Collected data
++++++++++

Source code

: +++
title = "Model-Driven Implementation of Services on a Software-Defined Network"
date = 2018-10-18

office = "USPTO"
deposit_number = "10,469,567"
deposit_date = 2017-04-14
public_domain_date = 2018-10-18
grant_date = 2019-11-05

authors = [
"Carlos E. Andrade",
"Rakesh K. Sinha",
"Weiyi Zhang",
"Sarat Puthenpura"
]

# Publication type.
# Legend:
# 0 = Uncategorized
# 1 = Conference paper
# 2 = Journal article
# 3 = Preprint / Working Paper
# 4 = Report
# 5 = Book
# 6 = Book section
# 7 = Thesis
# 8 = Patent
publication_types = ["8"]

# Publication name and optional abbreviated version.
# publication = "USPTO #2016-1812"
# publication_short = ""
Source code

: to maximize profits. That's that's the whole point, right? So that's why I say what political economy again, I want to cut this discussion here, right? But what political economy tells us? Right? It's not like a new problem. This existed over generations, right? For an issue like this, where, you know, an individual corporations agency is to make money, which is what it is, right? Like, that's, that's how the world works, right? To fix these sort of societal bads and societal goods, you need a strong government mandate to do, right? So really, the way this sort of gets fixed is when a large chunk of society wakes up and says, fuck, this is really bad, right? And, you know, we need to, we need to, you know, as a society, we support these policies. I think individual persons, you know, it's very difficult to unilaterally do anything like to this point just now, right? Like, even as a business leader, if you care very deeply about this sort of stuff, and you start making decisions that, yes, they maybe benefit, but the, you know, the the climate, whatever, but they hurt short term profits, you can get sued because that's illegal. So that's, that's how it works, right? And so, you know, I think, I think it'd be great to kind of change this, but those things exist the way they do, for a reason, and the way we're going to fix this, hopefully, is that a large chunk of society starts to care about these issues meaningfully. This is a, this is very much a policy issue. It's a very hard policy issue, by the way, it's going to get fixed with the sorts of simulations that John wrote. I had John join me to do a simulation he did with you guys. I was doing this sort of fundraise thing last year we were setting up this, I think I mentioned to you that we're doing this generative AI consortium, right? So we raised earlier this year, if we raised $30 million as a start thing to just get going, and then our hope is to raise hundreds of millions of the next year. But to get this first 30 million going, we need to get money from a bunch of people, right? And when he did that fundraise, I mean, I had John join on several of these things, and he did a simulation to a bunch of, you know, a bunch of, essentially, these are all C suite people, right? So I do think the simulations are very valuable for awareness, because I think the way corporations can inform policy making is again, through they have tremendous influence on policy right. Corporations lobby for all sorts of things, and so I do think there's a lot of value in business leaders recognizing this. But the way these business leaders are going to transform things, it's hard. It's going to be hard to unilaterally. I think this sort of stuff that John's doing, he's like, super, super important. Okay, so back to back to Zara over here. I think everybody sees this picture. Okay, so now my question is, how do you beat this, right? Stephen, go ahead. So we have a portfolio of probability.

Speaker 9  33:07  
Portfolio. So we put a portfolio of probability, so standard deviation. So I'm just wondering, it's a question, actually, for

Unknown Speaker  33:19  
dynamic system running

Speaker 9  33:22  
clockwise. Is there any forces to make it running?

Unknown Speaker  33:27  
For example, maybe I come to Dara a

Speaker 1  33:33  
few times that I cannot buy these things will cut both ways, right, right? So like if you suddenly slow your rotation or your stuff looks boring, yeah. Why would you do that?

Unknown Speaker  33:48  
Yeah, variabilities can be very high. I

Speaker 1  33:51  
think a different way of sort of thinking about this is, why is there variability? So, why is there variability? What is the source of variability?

++++++++++

Written task » The response should consist of the number of lines in the data that hold the word "Speaker", with nothing added.

Solution » 7